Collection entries
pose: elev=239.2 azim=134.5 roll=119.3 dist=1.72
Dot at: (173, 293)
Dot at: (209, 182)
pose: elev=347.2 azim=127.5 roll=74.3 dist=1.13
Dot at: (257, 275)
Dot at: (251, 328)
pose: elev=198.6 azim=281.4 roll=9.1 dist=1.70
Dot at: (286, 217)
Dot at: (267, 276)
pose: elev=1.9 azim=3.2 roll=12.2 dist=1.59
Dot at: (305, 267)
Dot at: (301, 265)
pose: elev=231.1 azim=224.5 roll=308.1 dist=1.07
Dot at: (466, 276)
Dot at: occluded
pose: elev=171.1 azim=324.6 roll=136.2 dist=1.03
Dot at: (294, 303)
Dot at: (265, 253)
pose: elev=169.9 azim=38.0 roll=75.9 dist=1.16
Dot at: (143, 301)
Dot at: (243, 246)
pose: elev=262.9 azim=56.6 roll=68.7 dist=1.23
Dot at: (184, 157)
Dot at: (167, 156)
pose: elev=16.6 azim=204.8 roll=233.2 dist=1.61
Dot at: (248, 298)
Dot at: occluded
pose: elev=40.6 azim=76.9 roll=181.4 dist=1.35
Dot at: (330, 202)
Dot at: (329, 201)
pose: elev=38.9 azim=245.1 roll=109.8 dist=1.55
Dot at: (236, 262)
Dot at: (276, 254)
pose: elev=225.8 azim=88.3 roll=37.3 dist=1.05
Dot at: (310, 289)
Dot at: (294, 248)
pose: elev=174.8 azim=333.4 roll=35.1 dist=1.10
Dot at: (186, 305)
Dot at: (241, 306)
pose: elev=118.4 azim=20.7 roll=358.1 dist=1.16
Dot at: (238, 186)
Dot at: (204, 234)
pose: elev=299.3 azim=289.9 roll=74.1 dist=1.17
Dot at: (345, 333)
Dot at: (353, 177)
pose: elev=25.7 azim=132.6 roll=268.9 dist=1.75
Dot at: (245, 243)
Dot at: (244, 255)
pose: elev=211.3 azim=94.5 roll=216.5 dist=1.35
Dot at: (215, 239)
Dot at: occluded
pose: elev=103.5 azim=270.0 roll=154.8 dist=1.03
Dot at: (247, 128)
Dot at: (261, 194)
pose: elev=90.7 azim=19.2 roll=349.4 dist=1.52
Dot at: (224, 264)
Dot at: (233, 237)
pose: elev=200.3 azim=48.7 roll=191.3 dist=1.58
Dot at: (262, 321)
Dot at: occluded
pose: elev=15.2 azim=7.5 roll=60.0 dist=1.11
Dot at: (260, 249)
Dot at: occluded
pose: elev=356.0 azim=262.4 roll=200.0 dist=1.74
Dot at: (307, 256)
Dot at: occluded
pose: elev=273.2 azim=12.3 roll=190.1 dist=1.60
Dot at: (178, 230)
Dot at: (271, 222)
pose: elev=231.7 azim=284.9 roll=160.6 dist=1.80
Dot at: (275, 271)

STATED GOAL: Reproduce all of the records above verbatim, without altering anything.

WRITTEN RESPONSE:
pose: elev=239.2 azim=134.5 roll=119.3 dist=1.72
Dot at: (173, 293)
Dot at: (209, 182)
pose: elev=347.2 azim=127.5 roll=74.3 dist=1.13
Dot at: (257, 275)
Dot at: (251, 328)
pose: elev=198.6 azim=281.4 roll=9.1 dist=1.70
Dot at: (286, 217)
Dot at: (267, 276)
pose: elev=1.9 azim=3.2 roll=12.2 dist=1.59
Dot at: (305, 267)
Dot at: (301, 265)
pose: elev=231.1 azim=224.5 roll=308.1 dist=1.07
Dot at: (466, 276)
Dot at: occluded
pose: elev=171.1 azim=324.6 roll=136.2 dist=1.03
Dot at: (294, 303)
Dot at: (265, 253)
pose: elev=169.9 azim=38.0 roll=75.9 dist=1.16
Dot at: (143, 301)
Dot at: (243, 246)
pose: elev=262.9 azim=56.6 roll=68.7 dist=1.23
Dot at: (184, 157)
Dot at: (167, 156)
pose: elev=16.6 azim=204.8 roll=233.2 dist=1.61
Dot at: (248, 298)
Dot at: occluded
pose: elev=40.6 azim=76.9 roll=181.4 dist=1.35
Dot at: (330, 202)
Dot at: (329, 201)
pose: elev=38.9 azim=245.1 roll=109.8 dist=1.55
Dot at: (236, 262)
Dot at: (276, 254)
pose: elev=225.8 azim=88.3 roll=37.3 dist=1.05
Dot at: (310, 289)
Dot at: (294, 248)
pose: elev=174.8 azim=333.4 roll=35.1 dist=1.10
Dot at: (186, 305)
Dot at: (241, 306)
pose: elev=118.4 azim=20.7 roll=358.1 dist=1.16
Dot at: (238, 186)
Dot at: (204, 234)
pose: elev=299.3 azim=289.9 roll=74.1 dist=1.17
Dot at: (345, 333)
Dot at: (353, 177)
pose: elev=25.7 azim=132.6 roll=268.9 dist=1.75
Dot at: (245, 243)
Dot at: (244, 255)
pose: elev=211.3 azim=94.5 roll=216.5 dist=1.35
Dot at: (215, 239)
Dot at: occluded
pose: elev=103.5 azim=270.0 roll=154.8 dist=1.03
Dot at: (247, 128)
Dot at: (261, 194)
pose: elev=90.7 azim=19.2 roll=349.4 dist=1.52
Dot at: (224, 264)
Dot at: (233, 237)
pose: elev=200.3 azim=48.7 roll=191.3 dist=1.58
Dot at: (262, 321)
Dot at: occluded
pose: elev=15.2 azim=7.5 roll=60.0 dist=1.11
Dot at: (260, 249)
Dot at: occluded
pose: elev=356.0 azim=262.4 roll=200.0 dist=1.74
Dot at: (307, 256)
Dot at: occluded
pose: elev=273.2 azim=12.3 roll=190.1 dist=1.60
Dot at: (178, 230)
Dot at: (271, 222)
pose: elev=231.7 azim=284.9 roll=160.6 dist=1.80
Dot at: (275, 271)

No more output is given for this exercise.